6. De strafbaarheid van verdachte
Er is geen omstandigheid aannemelijk geworden die de strafbaarheid van verdachte uitsluit. Verdachte is dan ook strafbaar.
7. Motivering van de straf
De officier van justitie heeft bij requisitoir gevorderd dat verdachte ter zake van het door haar bewezen geachte feit zal worden veroordeeld tot een werkstraf voor de duur van 90 uren, met bevel, voor het geval dat de verdachte de werkstraf niet naar behoren heeft verricht, dat vervangende hechtenis zal worden toegepast voor de duur van 45 dagen, waarvan een gedeelte, groot 30 uren, voorwaardelijk, met een proeftijd van 2 (twee) jaren.
De hierna te noemen strafoplegging is in overeenstemming met de ernst van het bewezen geachte, de omstandigheden waaronder dit is begaan en de persoon van verdachte, zoals van een en ander ter terechtzitting is gebleken.

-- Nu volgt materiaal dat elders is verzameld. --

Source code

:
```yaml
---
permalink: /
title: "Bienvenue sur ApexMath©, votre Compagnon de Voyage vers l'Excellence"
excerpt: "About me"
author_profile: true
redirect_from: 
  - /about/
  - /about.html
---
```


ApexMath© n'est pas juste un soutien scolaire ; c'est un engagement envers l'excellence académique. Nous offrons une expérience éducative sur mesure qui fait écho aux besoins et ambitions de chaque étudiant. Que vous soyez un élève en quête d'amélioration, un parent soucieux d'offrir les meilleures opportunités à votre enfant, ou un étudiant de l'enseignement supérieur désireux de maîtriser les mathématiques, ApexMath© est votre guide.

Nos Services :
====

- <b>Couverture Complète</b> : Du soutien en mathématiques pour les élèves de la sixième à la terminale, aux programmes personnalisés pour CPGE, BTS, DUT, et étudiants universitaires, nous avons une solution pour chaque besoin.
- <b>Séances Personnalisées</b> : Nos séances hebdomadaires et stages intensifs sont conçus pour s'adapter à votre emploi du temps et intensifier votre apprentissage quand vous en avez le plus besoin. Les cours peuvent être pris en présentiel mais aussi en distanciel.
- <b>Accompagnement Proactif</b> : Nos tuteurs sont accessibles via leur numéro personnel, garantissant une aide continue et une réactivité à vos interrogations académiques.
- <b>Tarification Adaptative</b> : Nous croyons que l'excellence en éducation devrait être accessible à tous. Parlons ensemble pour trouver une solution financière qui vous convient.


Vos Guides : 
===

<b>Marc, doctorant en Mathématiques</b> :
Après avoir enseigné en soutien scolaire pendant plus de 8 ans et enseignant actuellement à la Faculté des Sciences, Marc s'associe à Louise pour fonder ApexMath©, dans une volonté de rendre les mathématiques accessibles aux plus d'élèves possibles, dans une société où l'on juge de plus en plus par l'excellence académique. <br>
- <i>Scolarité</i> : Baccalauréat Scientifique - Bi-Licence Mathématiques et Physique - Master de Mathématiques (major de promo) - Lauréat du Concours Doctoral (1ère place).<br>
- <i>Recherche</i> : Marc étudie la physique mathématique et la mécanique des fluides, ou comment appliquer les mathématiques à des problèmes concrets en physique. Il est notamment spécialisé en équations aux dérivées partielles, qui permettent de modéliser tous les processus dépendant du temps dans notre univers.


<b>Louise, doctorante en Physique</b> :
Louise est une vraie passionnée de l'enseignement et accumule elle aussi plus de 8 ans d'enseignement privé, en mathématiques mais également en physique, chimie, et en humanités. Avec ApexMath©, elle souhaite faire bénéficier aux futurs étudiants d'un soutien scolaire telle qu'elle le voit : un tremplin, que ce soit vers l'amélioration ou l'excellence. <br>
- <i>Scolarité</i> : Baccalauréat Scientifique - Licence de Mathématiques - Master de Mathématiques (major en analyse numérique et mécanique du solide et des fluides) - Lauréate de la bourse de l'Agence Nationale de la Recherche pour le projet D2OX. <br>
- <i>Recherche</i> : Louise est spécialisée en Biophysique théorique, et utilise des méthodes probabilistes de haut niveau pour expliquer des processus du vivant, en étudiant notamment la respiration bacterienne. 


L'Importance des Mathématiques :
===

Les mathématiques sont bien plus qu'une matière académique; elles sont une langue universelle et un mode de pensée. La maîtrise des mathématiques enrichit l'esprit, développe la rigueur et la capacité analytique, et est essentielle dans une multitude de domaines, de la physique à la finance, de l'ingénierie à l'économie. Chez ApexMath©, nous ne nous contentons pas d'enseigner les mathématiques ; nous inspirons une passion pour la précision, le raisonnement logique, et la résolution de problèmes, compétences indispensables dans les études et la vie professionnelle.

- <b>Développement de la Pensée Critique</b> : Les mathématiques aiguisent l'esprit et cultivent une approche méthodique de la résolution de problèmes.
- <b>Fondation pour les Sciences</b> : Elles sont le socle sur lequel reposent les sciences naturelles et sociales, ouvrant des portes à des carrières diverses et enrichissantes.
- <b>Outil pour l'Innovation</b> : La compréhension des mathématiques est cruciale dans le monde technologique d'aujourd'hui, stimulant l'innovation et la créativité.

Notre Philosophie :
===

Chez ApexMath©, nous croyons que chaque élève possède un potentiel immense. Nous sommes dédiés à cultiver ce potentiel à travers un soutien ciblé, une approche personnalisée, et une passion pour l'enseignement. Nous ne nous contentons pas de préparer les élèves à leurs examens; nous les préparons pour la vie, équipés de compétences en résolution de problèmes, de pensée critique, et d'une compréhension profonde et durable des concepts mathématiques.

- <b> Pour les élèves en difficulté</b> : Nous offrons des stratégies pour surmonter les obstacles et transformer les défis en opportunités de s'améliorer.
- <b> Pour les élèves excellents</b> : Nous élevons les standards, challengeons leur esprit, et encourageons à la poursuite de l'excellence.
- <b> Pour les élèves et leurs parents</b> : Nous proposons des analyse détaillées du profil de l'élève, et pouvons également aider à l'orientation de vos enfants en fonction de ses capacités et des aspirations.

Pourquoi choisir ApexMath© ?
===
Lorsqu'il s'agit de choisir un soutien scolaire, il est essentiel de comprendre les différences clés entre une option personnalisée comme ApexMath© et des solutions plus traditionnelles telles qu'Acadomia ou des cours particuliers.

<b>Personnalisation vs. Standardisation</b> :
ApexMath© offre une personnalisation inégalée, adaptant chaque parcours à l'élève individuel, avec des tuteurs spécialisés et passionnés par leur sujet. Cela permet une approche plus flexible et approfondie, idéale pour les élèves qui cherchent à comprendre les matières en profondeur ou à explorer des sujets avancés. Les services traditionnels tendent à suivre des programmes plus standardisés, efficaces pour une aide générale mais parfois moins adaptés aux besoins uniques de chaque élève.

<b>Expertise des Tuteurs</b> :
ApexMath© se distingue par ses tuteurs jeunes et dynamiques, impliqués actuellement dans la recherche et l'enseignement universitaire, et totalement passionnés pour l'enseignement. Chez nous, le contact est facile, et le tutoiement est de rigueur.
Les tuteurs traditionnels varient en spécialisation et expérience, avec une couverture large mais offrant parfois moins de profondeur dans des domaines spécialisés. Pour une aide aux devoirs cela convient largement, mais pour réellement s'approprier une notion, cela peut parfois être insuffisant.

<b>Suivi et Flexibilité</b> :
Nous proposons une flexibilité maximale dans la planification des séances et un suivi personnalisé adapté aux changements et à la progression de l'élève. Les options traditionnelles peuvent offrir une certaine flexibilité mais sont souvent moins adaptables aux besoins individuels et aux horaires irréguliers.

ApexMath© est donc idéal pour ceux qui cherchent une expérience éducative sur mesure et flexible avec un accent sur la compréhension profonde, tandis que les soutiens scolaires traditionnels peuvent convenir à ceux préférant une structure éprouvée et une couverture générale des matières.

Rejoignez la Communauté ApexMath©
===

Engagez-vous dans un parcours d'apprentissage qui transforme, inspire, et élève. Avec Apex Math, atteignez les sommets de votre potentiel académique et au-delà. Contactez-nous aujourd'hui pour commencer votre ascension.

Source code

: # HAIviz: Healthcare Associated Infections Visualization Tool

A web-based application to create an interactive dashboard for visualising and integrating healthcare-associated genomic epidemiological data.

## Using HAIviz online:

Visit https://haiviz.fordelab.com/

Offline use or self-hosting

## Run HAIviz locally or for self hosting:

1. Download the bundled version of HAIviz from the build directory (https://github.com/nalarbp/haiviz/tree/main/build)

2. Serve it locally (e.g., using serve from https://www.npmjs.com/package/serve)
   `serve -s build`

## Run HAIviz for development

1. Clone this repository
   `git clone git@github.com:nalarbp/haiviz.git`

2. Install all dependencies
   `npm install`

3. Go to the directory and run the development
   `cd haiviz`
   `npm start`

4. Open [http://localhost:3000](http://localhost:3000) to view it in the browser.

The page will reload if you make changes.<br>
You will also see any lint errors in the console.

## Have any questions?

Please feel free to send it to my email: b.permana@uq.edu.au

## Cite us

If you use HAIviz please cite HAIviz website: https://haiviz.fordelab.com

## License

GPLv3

Verdachte heeft nagelaten aan de Gemeente te Aalsmeer kenbaar te maken dat hij niet meer op het uitkeringsadres verbleef. Hierdoor heeft hij mogelijk geprofiteerd van een uitkering waarop hij geen recht had of van een hogere uitkering dan waarop hij recht had. Door zo te handelen heeft verdachte misbruik gemaakt van voorzieningen die bedoeld zijn om middelen van bestaan te garanderen aan leden van de samenleving die niet bij machte zijn deze op eigen kracht te verwerven. Hij heeft hiermee tevens het vertrouwen waarop het stelsel van sociale voorzieningen in Nederland is gebaseerd, geschaad.

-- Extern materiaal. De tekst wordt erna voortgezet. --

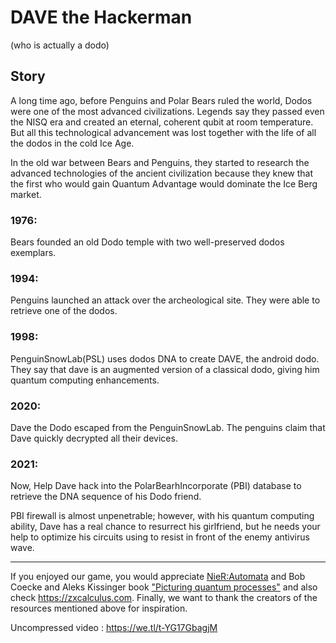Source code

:# DAVE the Hackerman
(who is actually a dodo)

## Story 
A long time ago, before Penguins and Polar Bears ruled the world, Dodos were one of the most advanced civilizations. Legends say they passed even the NISQ era and created an eternal, coherent qubit at room temperature.
But all this technological advancement was lost together with the life of all the dodos in the cold Ice Age.
 

In the old war between Bears and Penguins, they started to research the advanced technologies of the ancient civilization because they knew that the first who would gain Quantum Advantage would dominate the Ice Berg market. 
 

### 1976:
Bears founded an old Dodo temple with two well-preserved dodos exemplars.
 

### 1994: 
Penguins launched an attack over the archeological site. They were able to retrieve one of the dodos.
 

### 1998:
PenguinSnowLab(PSL) uses dodos DNA to create DAVE, the android dodo. They say that dave is an augmented version of a classical dodo, giving him quantum computing enhancements.
 

### 2020:
Dave the Dodo escaped from the PenguinSnowLab. The penguins claim that Dave quickly decrypted all their devices.
 

### 2021:
Now, Help Dave hack into the PolarBearhIncorporate (PBI) database to retrieve the DNA sequence of his Dodo friend. 
 

PBI firewall is almost unpenetrable; however, with his quantum computing ability, Dave has a real chance to resurrect his girlfriend, but he needs your help to optimize his circuits using to resist in front of the enemy antivirus wave.


-----------------------------------------------------------------------------

If you enjoyed our game, you would appreciate [NieR:Automata]("https://store.steampowered.com/agecheck/app/524220/) and Bob Coecke and Aleks Kissinger book ["Picturing quantum processes"](https://www.amazon.com/Picturing-Quantum-Processes-Diagrammatic-Reasoning/dp/110710422X) and also check https://zxcalculus.com. Finally, we want to thank the creators of the resources mentioned above for inspiration.

Uncompressed video : https://we.tl/t-YG17GbagjM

De raadsman van verdachte heeft de politierechter verzocht bij de strafoplegging rekening te houden met het feit dat het onderzoek naar de verblijfplaats van verdachte op disproportionele wijze heeft plaatsgevonden. Zoals in 3.3.2. is overwogen acht de politierechter de observaties en de nadien bevolen stelselmatige observaties niet onrechtmatig en leveren deze derhalve geen grond op voor strafvermindering. Wel wordt in het voordeel van verdachte meegewogen dat niet gebleken is dat verdachte bewust uit was op geldelijk gewin, nu hij in de veronderstelling verkeerde dat hij, ook al woonde hij elders, materieel aan de voorwaarden van zijn uitkering voldeed. Om die reden zal de politierechter een groter deel van de door de officier van justitie gevorderde werkstraf in voorwaardelijke vorm opleggen.
8. Toepasselijke wettelijke voorschriften
De op te leggen straf is gegrond op de artikelen 14a, 14b, 14c, 22c, 22d, en 227b van het Wetboek van Strafrecht.

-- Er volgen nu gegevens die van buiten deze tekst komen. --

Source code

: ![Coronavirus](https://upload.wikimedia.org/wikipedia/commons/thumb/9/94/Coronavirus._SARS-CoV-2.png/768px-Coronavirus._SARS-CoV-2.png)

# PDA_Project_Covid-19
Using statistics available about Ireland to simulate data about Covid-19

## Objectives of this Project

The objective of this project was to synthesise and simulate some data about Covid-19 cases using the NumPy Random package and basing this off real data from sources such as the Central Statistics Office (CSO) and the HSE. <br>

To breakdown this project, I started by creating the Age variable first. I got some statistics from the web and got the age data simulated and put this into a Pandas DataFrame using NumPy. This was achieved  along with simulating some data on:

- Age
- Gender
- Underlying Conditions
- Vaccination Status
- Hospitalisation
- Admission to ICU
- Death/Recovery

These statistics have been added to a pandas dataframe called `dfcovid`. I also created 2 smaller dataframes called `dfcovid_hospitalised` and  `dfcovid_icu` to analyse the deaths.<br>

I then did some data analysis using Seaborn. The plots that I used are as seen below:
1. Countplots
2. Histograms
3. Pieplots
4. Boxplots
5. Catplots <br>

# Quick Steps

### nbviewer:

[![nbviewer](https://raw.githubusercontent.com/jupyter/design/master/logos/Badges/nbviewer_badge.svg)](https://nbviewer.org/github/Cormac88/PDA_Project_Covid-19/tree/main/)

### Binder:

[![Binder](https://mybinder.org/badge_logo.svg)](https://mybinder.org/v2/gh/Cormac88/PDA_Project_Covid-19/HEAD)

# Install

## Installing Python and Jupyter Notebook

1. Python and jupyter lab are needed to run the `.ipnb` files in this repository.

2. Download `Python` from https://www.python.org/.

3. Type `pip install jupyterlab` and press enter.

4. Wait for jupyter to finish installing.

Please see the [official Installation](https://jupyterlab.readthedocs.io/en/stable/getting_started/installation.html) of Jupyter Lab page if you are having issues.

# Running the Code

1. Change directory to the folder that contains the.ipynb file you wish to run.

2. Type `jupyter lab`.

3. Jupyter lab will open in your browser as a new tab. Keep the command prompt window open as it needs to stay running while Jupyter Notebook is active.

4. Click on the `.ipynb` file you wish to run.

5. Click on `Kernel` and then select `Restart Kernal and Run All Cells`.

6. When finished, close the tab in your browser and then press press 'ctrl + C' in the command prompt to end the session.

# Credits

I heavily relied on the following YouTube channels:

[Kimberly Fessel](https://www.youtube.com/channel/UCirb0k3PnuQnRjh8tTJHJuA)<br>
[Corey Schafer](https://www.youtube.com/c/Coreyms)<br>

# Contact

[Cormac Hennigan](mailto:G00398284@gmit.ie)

Deze wettelijke voorschriften zijn toepasselijk zoals geldend ten tijde van het bewezengeachte.
De rechtbank komt op grond van het voorgaande tot de volgende beslissing.
9. Beslissing
Verklaart bewezen dat verdachte het tenlastegelegde heeft begaan zoals hiervoor in rubriek 3.3.3. is aangegeven.
Verklaart niet bewezen hetgeen aan verdachte meer of anders is tenlastegelegd dan hiervoor is bewezen verklaard en spreekt verdachte daarvan vrij.
Het bewezenverklaarde levert op:
in strijd met een hem bij wettelijk voorschrift opgelegde verplichting opzettelijk nalaten tijdig de benodigde gegevens te verstrekken, terwijl dat kan strekken tot bevoordeling van zichzelf, en terwijl hij weet dat de gegevens van belang zijn voor de vaststelling van zijn recht op een verstrekking.
Verklaart het bewezene strafbaar.
Verklaart verdachte, [verdachte], daarvoor strafbaar.
Veroordeelt verdachte tot een taakstraf bestaande uit een werkstraf voor de duur van 90 uren.
Beveelt dat, als de verdachte de taakstraf niet naar behoren heeft verricht, vervangende hechtenis zal worden toegepast voor de duur van 45 dagen.
Beveelt dat van deze straf het gedeelte van 60 uren niet tenuitvoergelegd zal worden, tenzij de rechter later anders mocht gelasten als de verdachte zich voor het einde van de op 2 jaar gestelde proeftijd opnieuw aan een strafbaar feit heeft schuldig gemaakt. Beveelt dat, als de verdachte het voorwaardelijk deel van de taakstraf bij tenuitvoerlegging niet naar behoren heeft verricht, vervangende hechtenis zal worden toegepast voor de duur van 30 dagen.
Beveelt dat verdachte de aanwijzingen en opdrachten opvolgt die hem in het kader van de tenuitvoerlegging van de taakstraf door of namens de reclassering worden gegeven.
Dit vonnis is gewezen door
mr. A.C. Schaafsma, politierechter,
in tegenwoordigheid van mr. K.R. Starreveld, griffier
en uitgesproken op de openbare terechtzitting van deze politierechter van 9 februari 2010.